■ WORK INSTRUCTION
Exact retyping of the data: please keep every word and drop each picture.

■ SUPPLIED ENTRIES
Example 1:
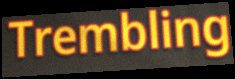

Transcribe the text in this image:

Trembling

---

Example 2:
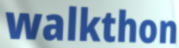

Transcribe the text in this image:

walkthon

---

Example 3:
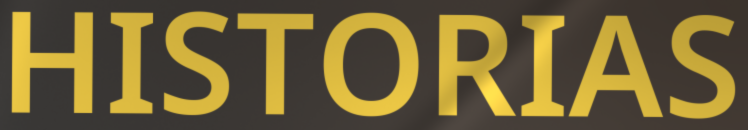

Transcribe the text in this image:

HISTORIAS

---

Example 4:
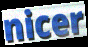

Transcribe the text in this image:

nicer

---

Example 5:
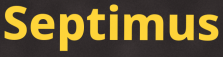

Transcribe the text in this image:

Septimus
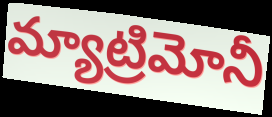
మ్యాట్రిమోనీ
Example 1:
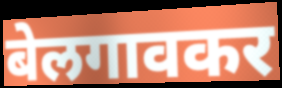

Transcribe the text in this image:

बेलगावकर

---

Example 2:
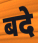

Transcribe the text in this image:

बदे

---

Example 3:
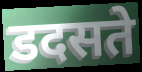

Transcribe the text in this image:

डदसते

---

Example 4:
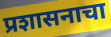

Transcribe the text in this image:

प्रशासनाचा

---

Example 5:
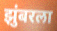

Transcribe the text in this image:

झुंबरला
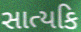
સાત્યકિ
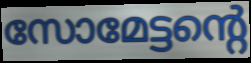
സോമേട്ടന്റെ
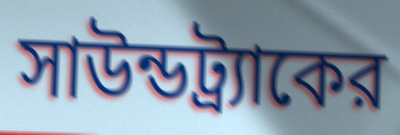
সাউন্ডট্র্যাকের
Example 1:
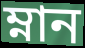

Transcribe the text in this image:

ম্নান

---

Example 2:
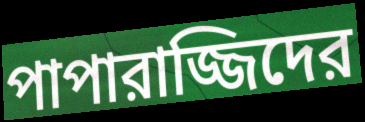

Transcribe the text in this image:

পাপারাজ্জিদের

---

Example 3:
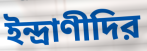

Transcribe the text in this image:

■ RESULT OF THIS TASK
Example 1:

Transcribe the text in this image:

Trembling

---

Example 2:

Transcribe the text in this image:

walkthon

---

Example 3:

Transcribe the text in this image:

HISTORIAS

---

Example 4:

Transcribe the text in this image:

nicer

---

Example 5:

Transcribe the text in this image:

Septimus
మ్యాట్రిమోనీ
Example 1:

Transcribe the text in this image:

बेलगावकर

---

Example 2:

Transcribe the text in this image:

बदे

---

Example 3:

Transcribe the text in this image:

डदसते

---

Example 4:

Transcribe the text in this image:

प्रशासनाचा

---

Example 5:

Transcribe the text in this image:

झुंबरला
સાત્યકિ
സോമേട്ടന്റെ
সাউন্ডট্র্যাকের
Example 1:

Transcribe the text in this image:

ম্নান

---

Example 2:

Transcribe the text in this image:

পাপারাজ্জিদের

---

Example 3:

Transcribe the text in this image:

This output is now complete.